- Interactive map of the A.D. Clark Pool area

General information
- Location: 216 North Roberson Street, Chapel Hill, North Carolina, United States
- Coordinates: 35°54′46.368″N 79°3′49.824″W﻿ / ﻿35.91288000°N 79.06384000°W
- Groundbreaking: 1960
- Opened: June 1961
- Owner: Town of Chapel Hill

Website
- Official Website

= A.D. Clark Pool =

The A.D. Clark Pool is a public swimming facility located in Chapel Hill, North Carolina. Opened in June 1961 at the Hargraves Community Center, Black residents established the pool in order to provide a safe and accessible swimming space for their community during the era of segregation. Adolphus D. Clark (A.D. Clark), the pool’s namesake and first president of the Chapel Hill NAACP, spearheaded these efforts, serving as president of the Chapel Hill-Carrboro Swimming Pool Association. Funds for the pool’s construction came from the Black community’s grassroots fundraising efforts and a $40,000 donation from Chapel Hill resident and former UNC librarian, Cornelia S. Love.

Today, the A.D. Clark Pool is operated by the Town of Chapel Hill and continues to serve as a vital community resource, offering seasonal public swim times, lessons, and local events.

== Background ==
Prior to the construction of A.D. Clark Pool, the pools in Chapel Hill were segregated, leaving Black residents without a safe, public swimming facility to use. As a result, members of the Black community often swam in local creeks or swimming holes, which were frequently polluted by sewage. Swimmers encountered snakes as well, and these unsafe conditions ultimately led to fatalities from Typhoid infections and one reported snake bite. Some individuals traveled to Raleigh to swim at Pullen Park, a site 26 miles away from Chapel Hill.

During this era of segregation, many Black community members protested their inability to access public swimming facilities in Chapel Hill. After being denied a university pool pass, Floyd McKissick, one of the first African-American law students at UNC Chapel Hill, jumped into the university’s pool fully clothed in protest. A separate group of Black youth brought a proposal to UNC’s Athletic Department, petitioning to have access to the pool for one day a month, after which they would drain and clean the pool themselves. They were directed up the chain of command, eventually meeting with UNC’s Chancellor R.B. House, at which point their efforts were effectively stalled.

In 1960, the town began to invest more heavily in neighborhood recreation infrastructure and maintenance. Capitalizing on the moment, A.D. Clark, a prominent member of Northside, a historically Black neighborhood in Chapel Hill, led a proposal via the Chapel Hill-Carrboro Swimming Pool Association to construct a swimming pool at the Hargraves Community Center. According to the proposal, after construction, the Swimming Pool Association intended to cede continued operation and maintenance of the pool to the town’s recreation commission. The pool was to be financially supported by funds allocated to the Hargraves Community Center from the Community Chest, as well as admission fees.

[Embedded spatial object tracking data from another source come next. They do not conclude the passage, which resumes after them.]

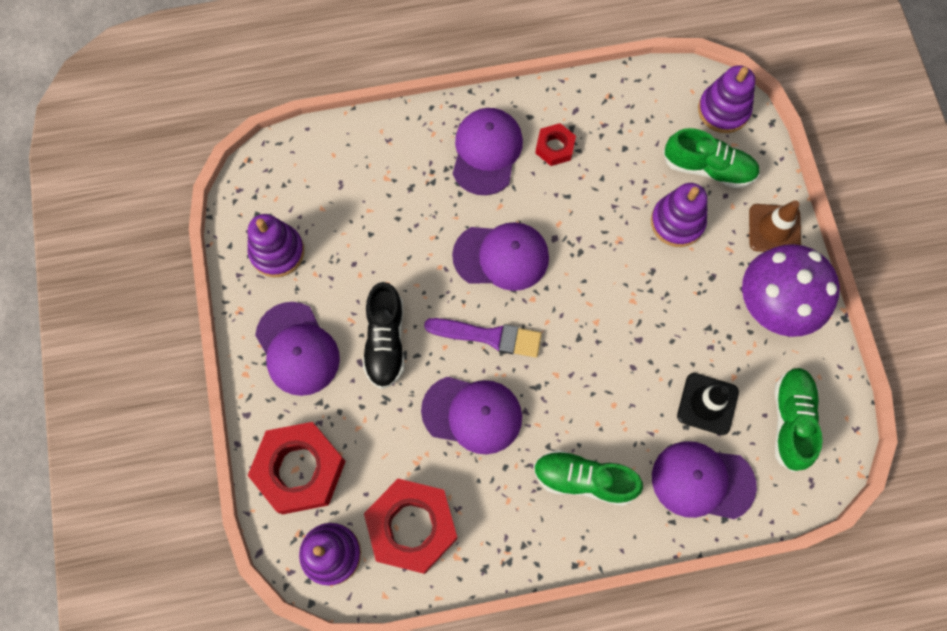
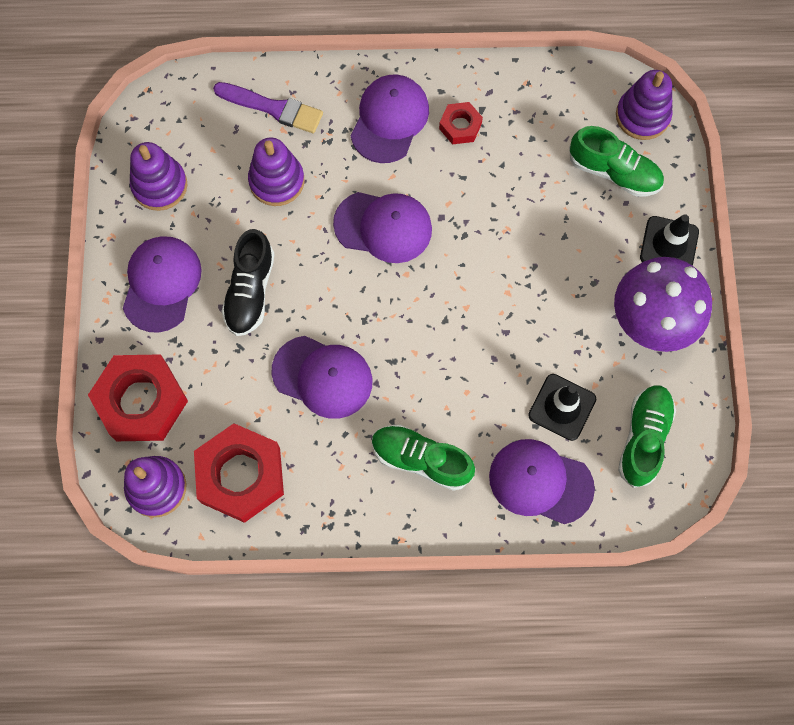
camera: 10 degrees right, 0 degrees up
purple cap [255,302,340,396] -> purple cap turned 150 degrees counterclockwise [123,236,202,333]
purple brush [424,318,542,358] -> purple brush moved to [213,82,323,133]
purple stacking toy [651,183,707,247] -> purple stacking toy moved to [248,138,304,206]
brown traffic cone [749,200,801,252] -> black traffic cone [640,214,699,266]

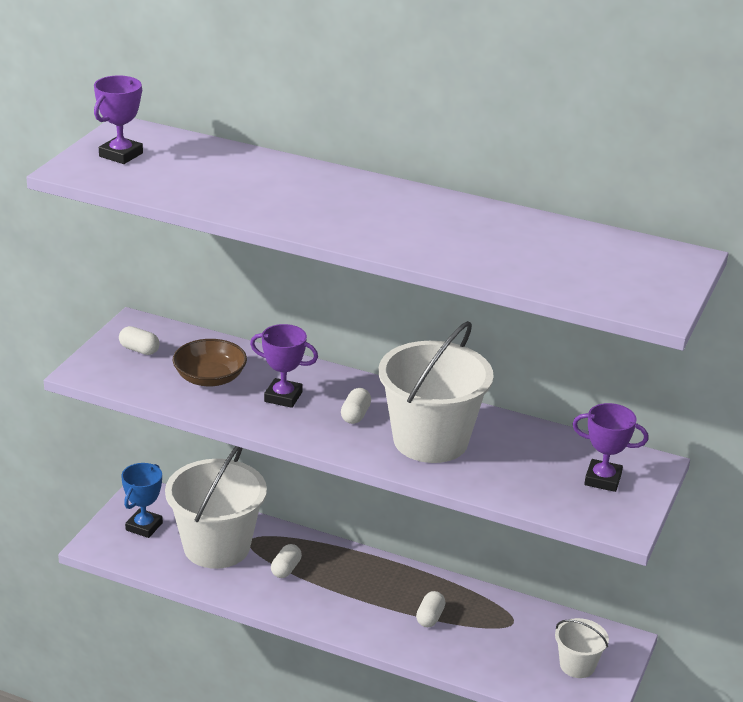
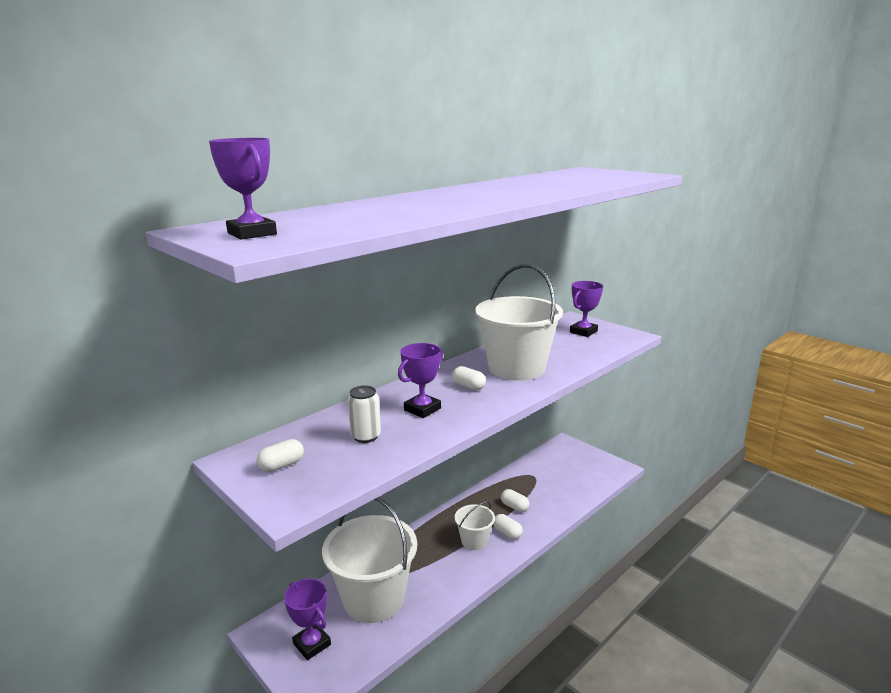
camera: 65 degrees left, 10 degrees down
blue trophy [121,463,163,538] -> purple trophy [284,578,331,660]
brown bowl [173,339,247,386] -> white can [348,385,381,443]
white capsule [271,544,302,578] -> white capsule moved to [493,514,523,539]
white bucket [555,618,609,678] -> white bucket moved to [455,501,495,550]

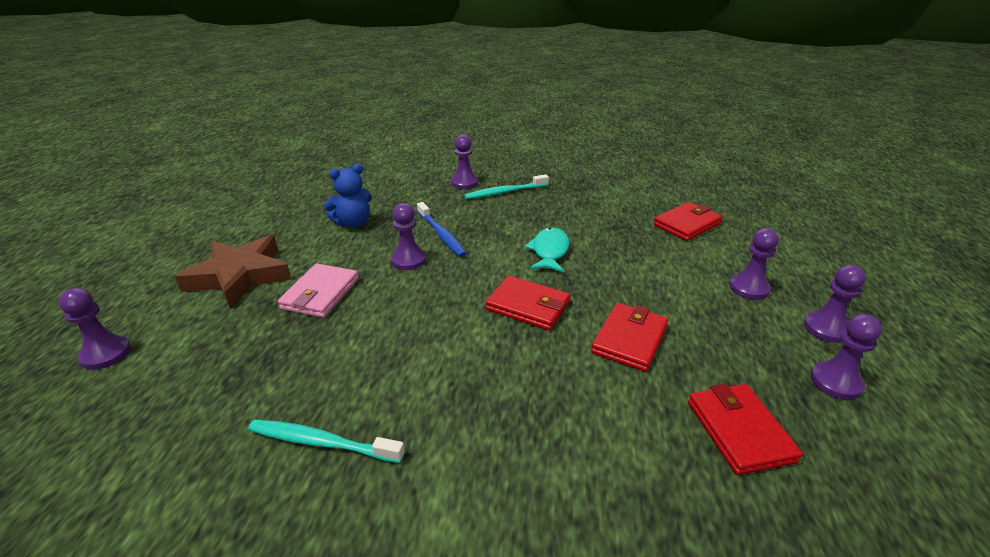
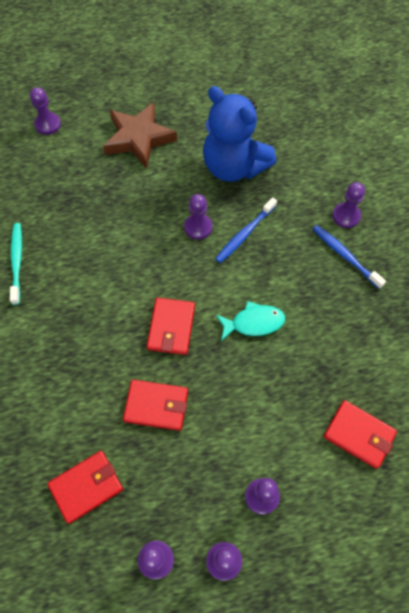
camera: 70 degrees right, 30 degrees up
pink wallet [278,263,359,318] -> none
blue teddy bear [324,164,372,228] -> blue teddy bear [203,86,277,182], size x1.85
turquoise toothbrush [464,174,549,199] -> blue toothbrush [313,225,386,289]

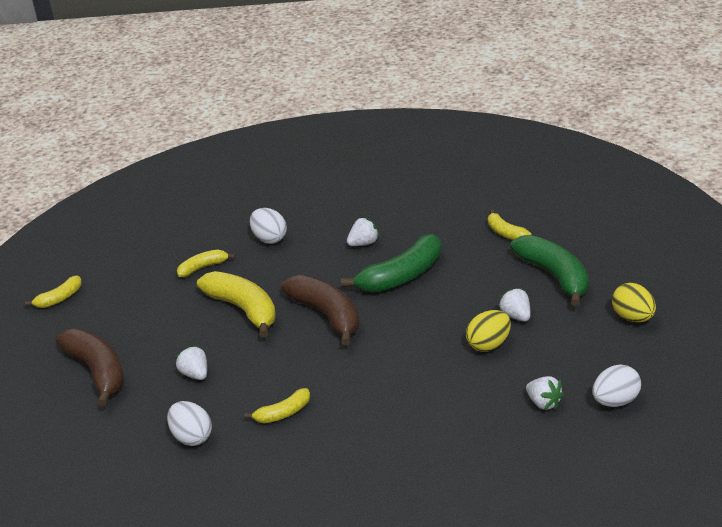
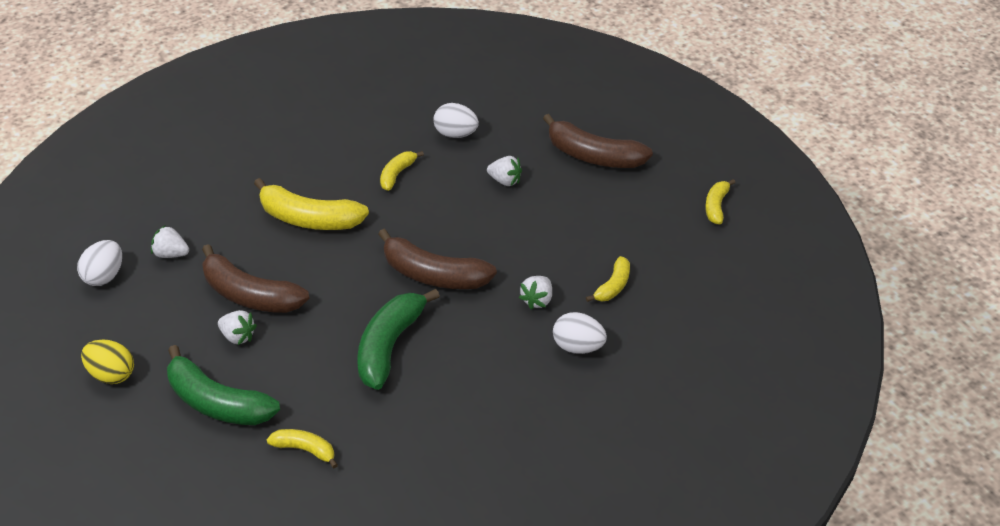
camera: 145 degrees right, 10 degrees up
yellow banana [197,271,276,337] -> yellow banana moved to [254,178,369,230]
white strawberry [347,217,379,246] -> white strawberry moved to [519,276,552,309]
yellow egg [466,310,511,352] -> brown banana [202,244,309,313]

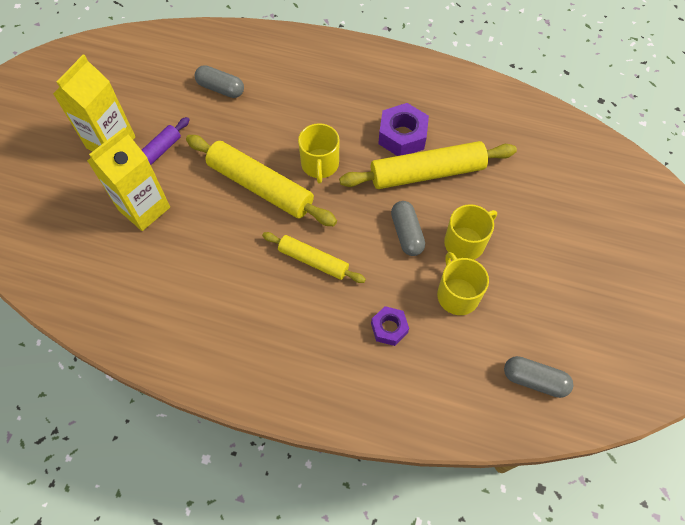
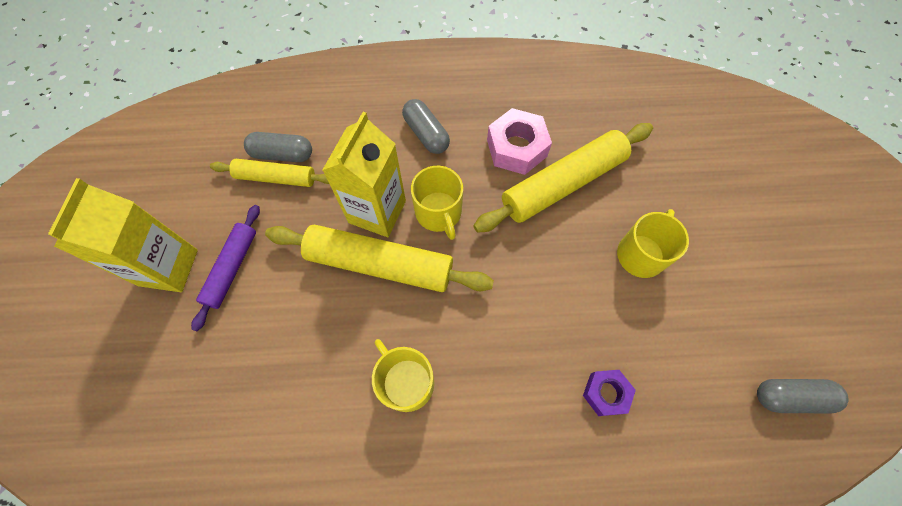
camera: 20 degrees left, 5 degrees up
yellow carton [87,128,170,231] -> yellow carton moved to [322,112,406,237]
yellow rolling pin [262,232,366,283] -> yellow rolling pin moved to [210,159,329,187]
purple nut [378,103,429,156] -> pink nut [487,108,552,175]
grey capsule [391,201,425,256] -> grey capsule moved to [402,99,450,154]
yellow mug [437,252,489,315] -> yellow mug moved to [372,339,434,412]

== Construction and Opening ==
Construction of the pool was enabled by a $40,000 donation from Cornelia S. Love, a long-time coworker of Clark’s at Wilson Library, and the grassroots fundraising efforts of local Black businesses and community members. Built throughout the year 1960, local Black masons volunteered their labor, using their free time to pour concrete and bring the community project to life. The pool officially opened its doors to locals in June of 1961 with a six-person staff that consisted of lifeguards, bathhouse attendants, and a supervisor. The pool was officially named for A.D. Clark in recognition of his efforts as president of the Chapel Hill-Carrboro Swimming Pool Association, as well as his larger advocacy efforts for the local Black community. Becoming the first public pool in Chapel Hill accessible to Black residents, A.D. Clark Pool provided not only a safe space for recreation but also jobs for local teenagers as lifeguards and snack bar attendants and swim lessons for community members of all levels.

== Safety Concern and Reform ==
On August 3, 1987, a five-year-old Black child drowned in A.D. Clark Pool. Ten days later, on August 13, a group of Black citizens wrote to the town manager, voicing their concern that the drowning resulted from the negligence of the four white lifeguards on duty, who were not sensitive to the needs of this Black child. In response, the Assistant Town Manager recommended a number of reforms in advance of the pool’s re-opening the following summer. These reforms included hiring a minority pool manager, increasing the number of staff on duty at a given time, increasing pay for lifeguards, partnering with UNC and N.C. Central students to recruit a diverse staff, and developing a staff orientation that required pool lifeguards to undergo a training that introduced them to the history of the community and the pool’s patrons.